On Monday, the iPath S&P 500 VIX Short-Term Futures ETN (NYSEARCA:VXX) just hit a new all-time low of $17.56, closing at $17.64. It was a spectacular performance amid widespread cries that short VIX futures positions had reached multi-year highs.
Market timer Scott McClellan has declared a market top amid declining volume, yet prices shot higher on Monday, and traders who were positioned long volatility got crushed.
Last week, tired of the human forecasting mania, we started a first ever live stream on SeekingAlpha of our ZOMMA Directional Algo for VXX. We are streaming it every day during market hours until the end of February. Here is a screen shot:
The rules are simple. Signals are generated when the yellow line and the raw price crosses above or below the green cloud. The breakout below the green cloud initiated a short signal, which is still open, until price and the yellow line cross back into the green cloud.
Clearly, VXX prices broke quickly to the downside out of a short-term range. The fundamental reason is clear. Even if the risk of a market drop is high, futures markets are a pari-mutual game. Futures have more than priced in the high likelihood of such a drop.
And if you're holding VXX, who cares what happens in the long term, if you're getting hacked away day after day with 1% to 3% losses? In an algo driven market, medium to long term forecasting is useless at best, and dangerous at worst, as the short-term momentum crushes you if you don't get on the right side of it.
But the pari-mutual pricing of the futures market does not explain everything. There is some outright bullishness. Our ZOMMA Directional Algo generated a buy signal for the entire S&P 500 (NYSEARCA:SPY) on February 9th as well. The breakout above the green cloud initiated a long signal, which is still open.
Even stranger things have been happening in a supposedly risk averse environment. The China iShares Large-Cap ETF (NYSEARCA:FXI) hit the low $70s in 2007, and has not recovered in the intervening 10 years, sitting at $38.25 at the close on Monday. Out of nowhere, it has appeared to awaken from the dead, which is quite strange amid all the talk of an economy-shattering trade war.

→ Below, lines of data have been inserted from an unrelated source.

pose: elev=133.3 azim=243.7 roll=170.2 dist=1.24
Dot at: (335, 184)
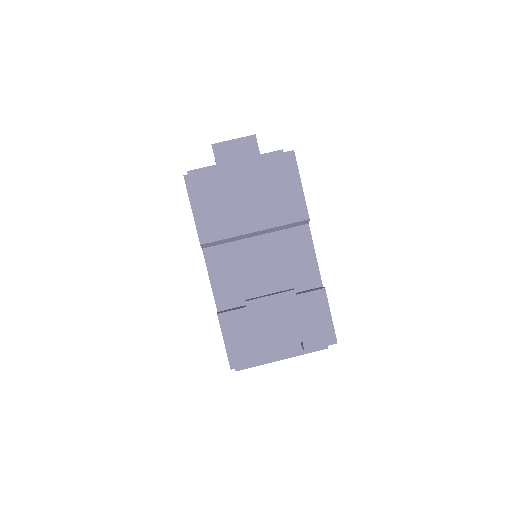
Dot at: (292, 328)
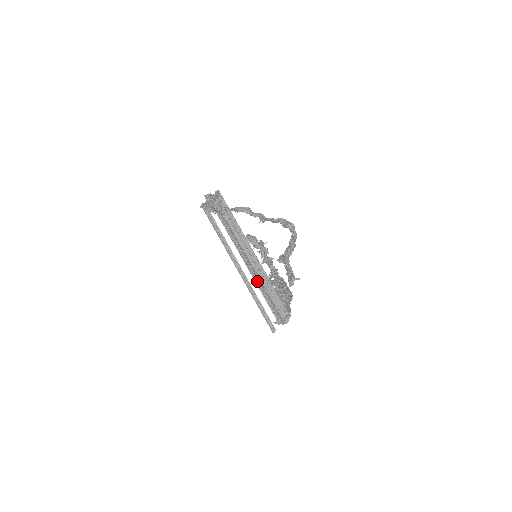
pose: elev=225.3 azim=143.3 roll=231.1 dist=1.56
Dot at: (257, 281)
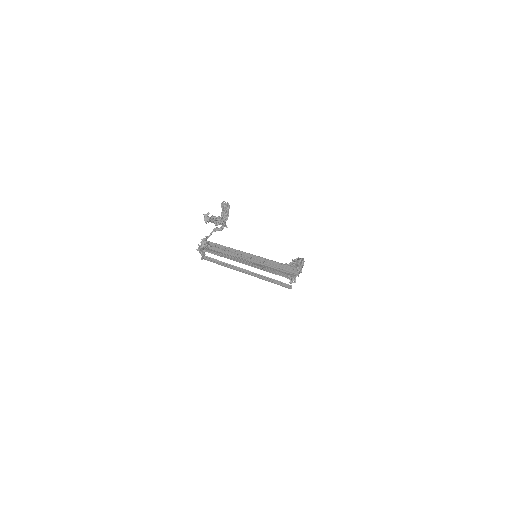
Dot at: (259, 267)
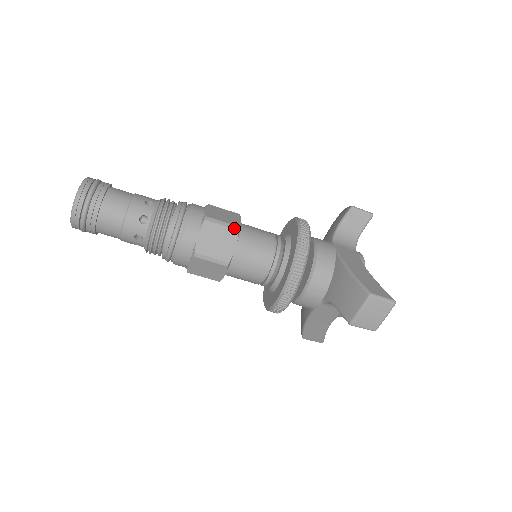
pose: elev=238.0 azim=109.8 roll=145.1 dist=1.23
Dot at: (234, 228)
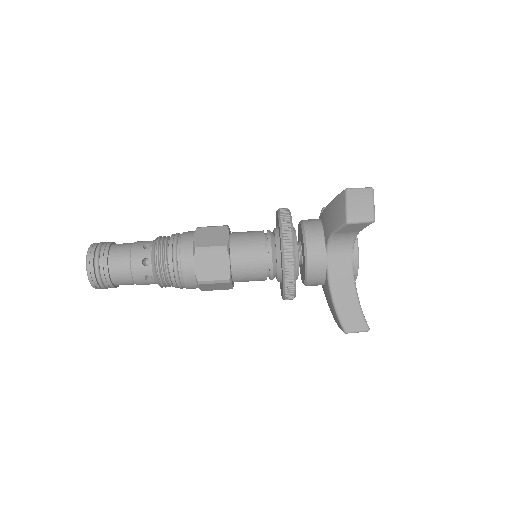
Dot at: (223, 226)
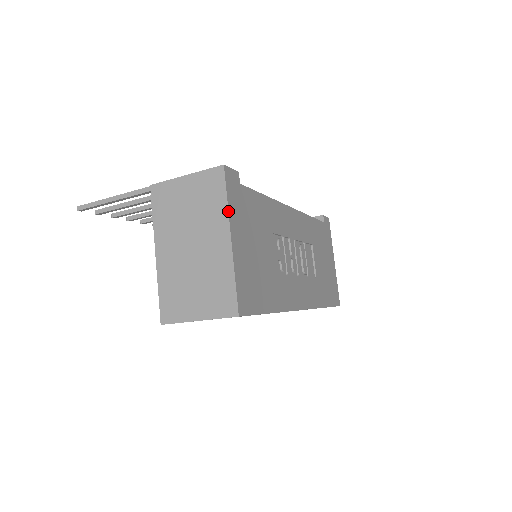
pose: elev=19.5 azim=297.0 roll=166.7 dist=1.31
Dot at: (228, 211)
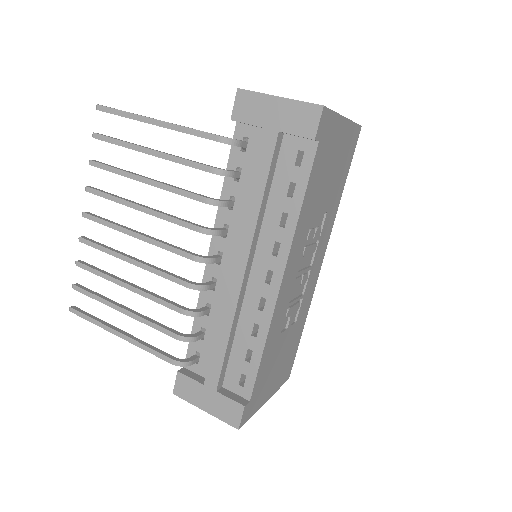
Dot at: occluded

Our ZOMMA Directional Algo generated a buy signal for FXI on February 8th. The breakout above the green cloud initiated a long signal, which is still open. Literally, Chinese equity prices have broken out of a long-term range to the upside.
Even more curiously, our ZOMMA Directional Algo generated a long signal for emerging markets (NYSEARCA:EEM) as a whole on the 9th. The breakout above the green cloud initiated a long signal, which is still open.

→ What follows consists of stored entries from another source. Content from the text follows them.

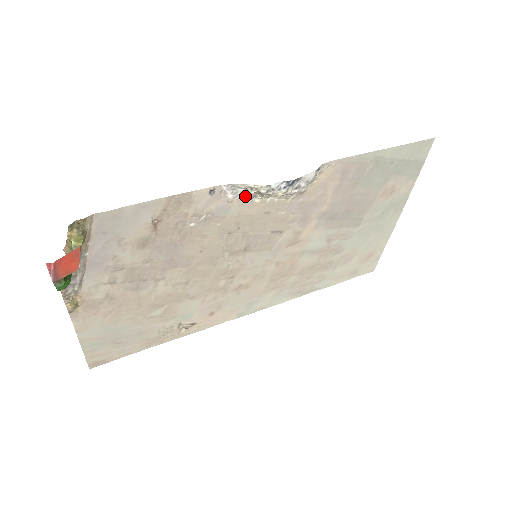
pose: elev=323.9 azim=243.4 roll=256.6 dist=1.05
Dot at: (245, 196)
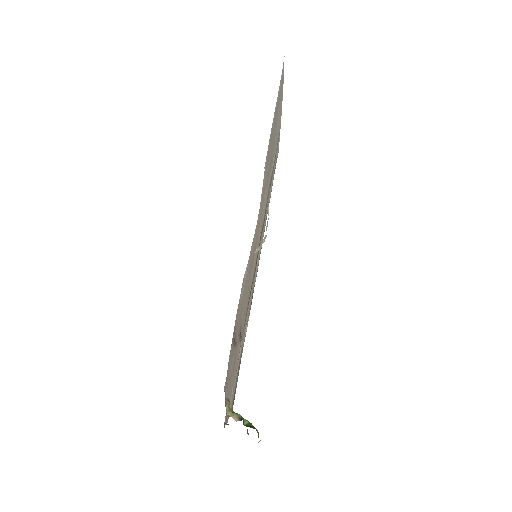
Dot at: occluded
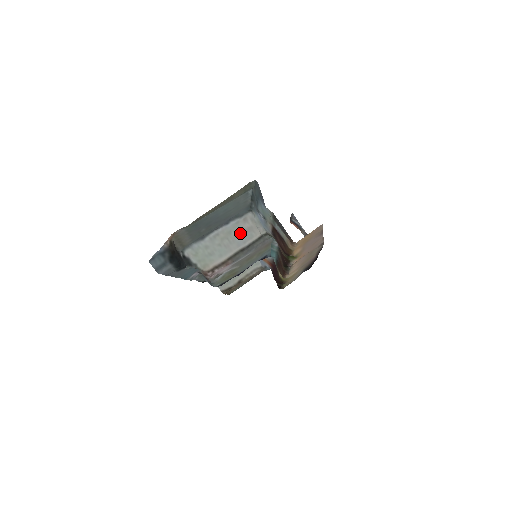
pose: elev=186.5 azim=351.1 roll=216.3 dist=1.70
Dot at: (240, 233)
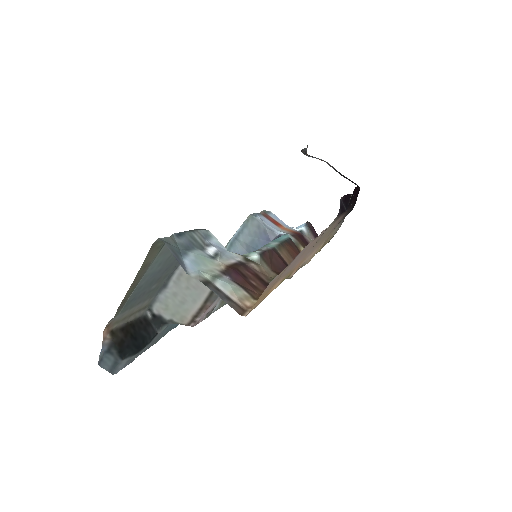
Dot at: occluded
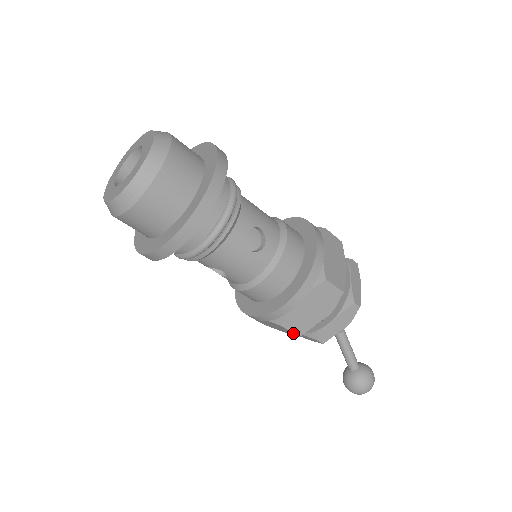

In the very short term, the markets are bullish on the S&P 500, bullish on China, and bullish on emerging markets as a whole. Quite different from the media buzz about a "trade war."
Anything can happen in the long term, which is why forecasters love to make long-term forecasts. Investors should either focus on actionable technology which makes dynamic tactical forecasting possible, or abandon forecasting all together in favor of low risk ultra-long term investing.

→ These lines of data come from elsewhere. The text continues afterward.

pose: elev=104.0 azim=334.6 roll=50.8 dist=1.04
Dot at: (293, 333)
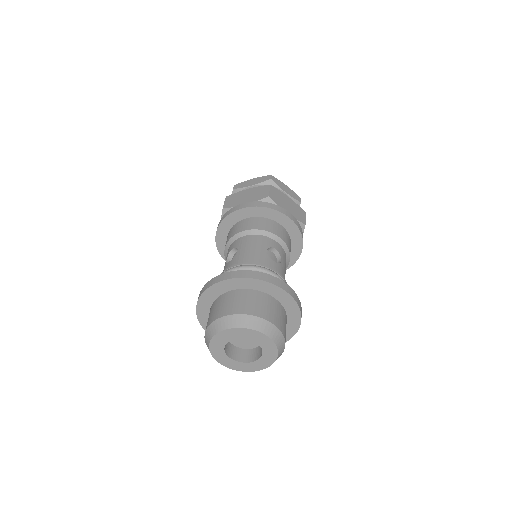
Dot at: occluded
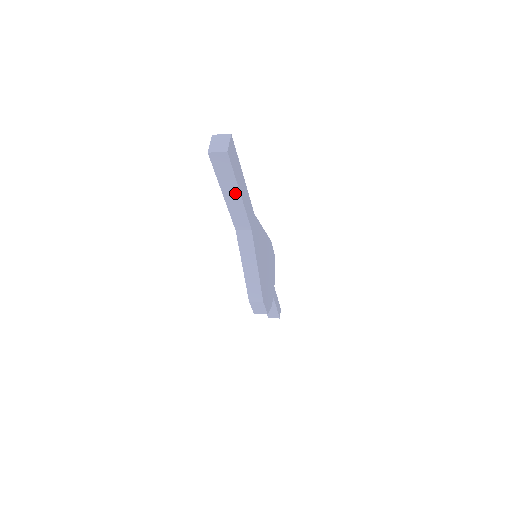
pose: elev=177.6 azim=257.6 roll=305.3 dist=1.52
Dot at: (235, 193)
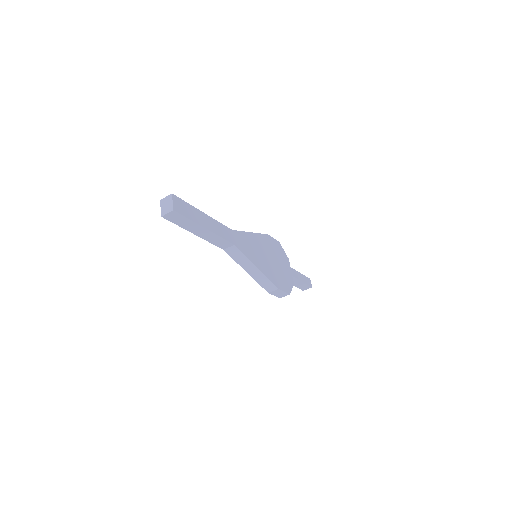
Dot at: (201, 229)
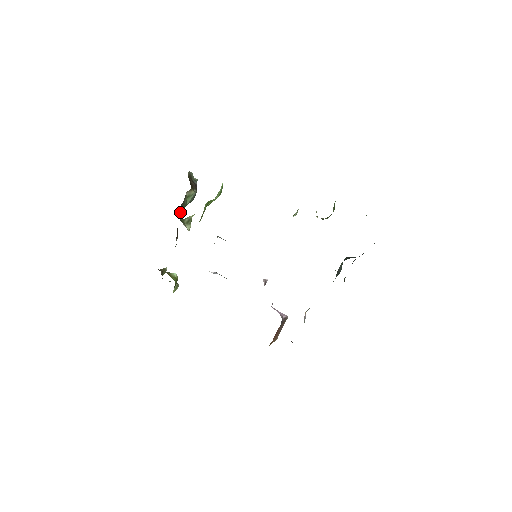
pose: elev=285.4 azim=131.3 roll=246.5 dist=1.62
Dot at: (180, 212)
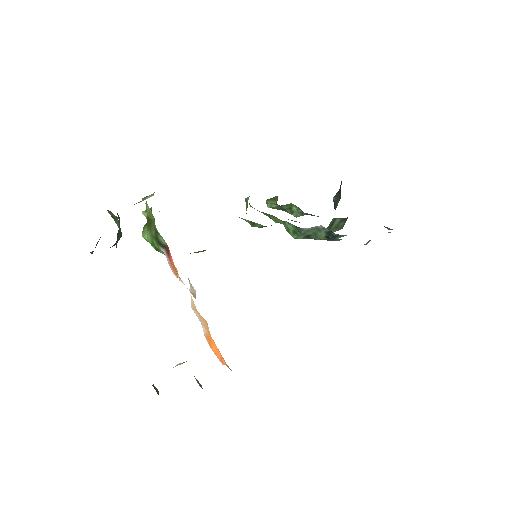
Dot at: occluded
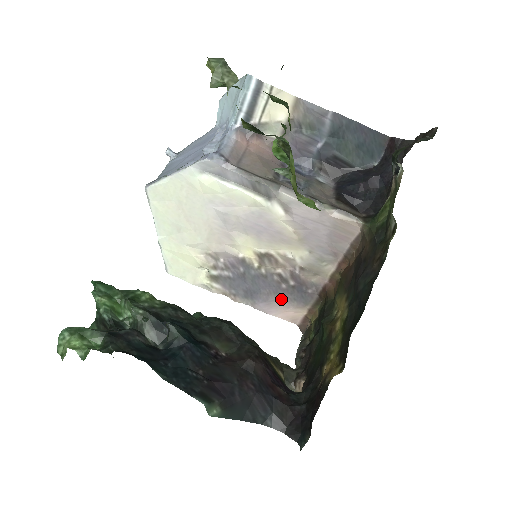
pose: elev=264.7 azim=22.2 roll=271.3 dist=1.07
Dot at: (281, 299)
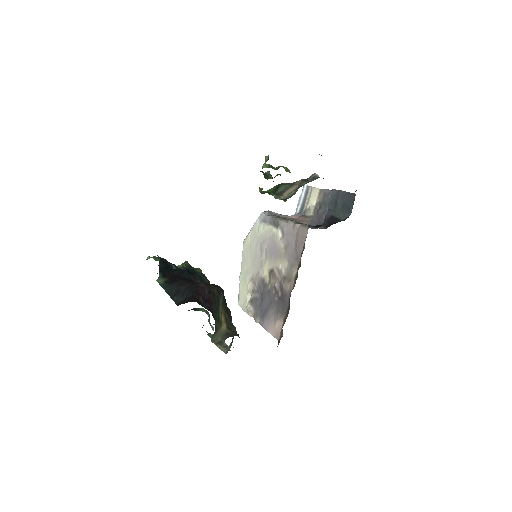
Dot at: (274, 313)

Few commentators would have predicted rising emerging markets and a resurgent Chinese stock market in the face of a potential trade war. Don't make the mistake of relying on human forecasting. Markets are telling a very different story than the forecasters. Dynamic, technology-driven forecasting is the future, not grand human prognostications designed to generate media buzz.
Hypothetical performance results have many inherent limitations, some of which are described below. No representation is being made that any account will or is likely to achieve profits or losses similar to those shown; in fact, there are frequently sharp differences between hypothetical performance results and the actual results subsequently achieved by any particular trading program. One of the limitations of hypothetical performance results is that they are generally prepared with the benefit of hindsight. In addition, hypothetical trading does not involve financial risk, and no hypothetical trading record can completely account for the impact of financial risk of actual trading. For example, the ability to withstand losses or to adhere to a particular trading program in spite of trading losses are material points which can also adversely affect actual trading results. There are numerous other factors related to the markets in general or to the implementation of any specific trading program which cannot be fully accounted for in the preparation of hypothetical performance results and all which can adversely affect trading results.
Disclosure: I/we have no positions in any stocks mentioned, and no plans to initiate any positions within the next 72 hours.
I wrote this article myself, and it expresses my own opinions. I am not receiving compensation for it (other than from Seeking Alpha). I have no business relationship with any company whose stock is mentioned in this article.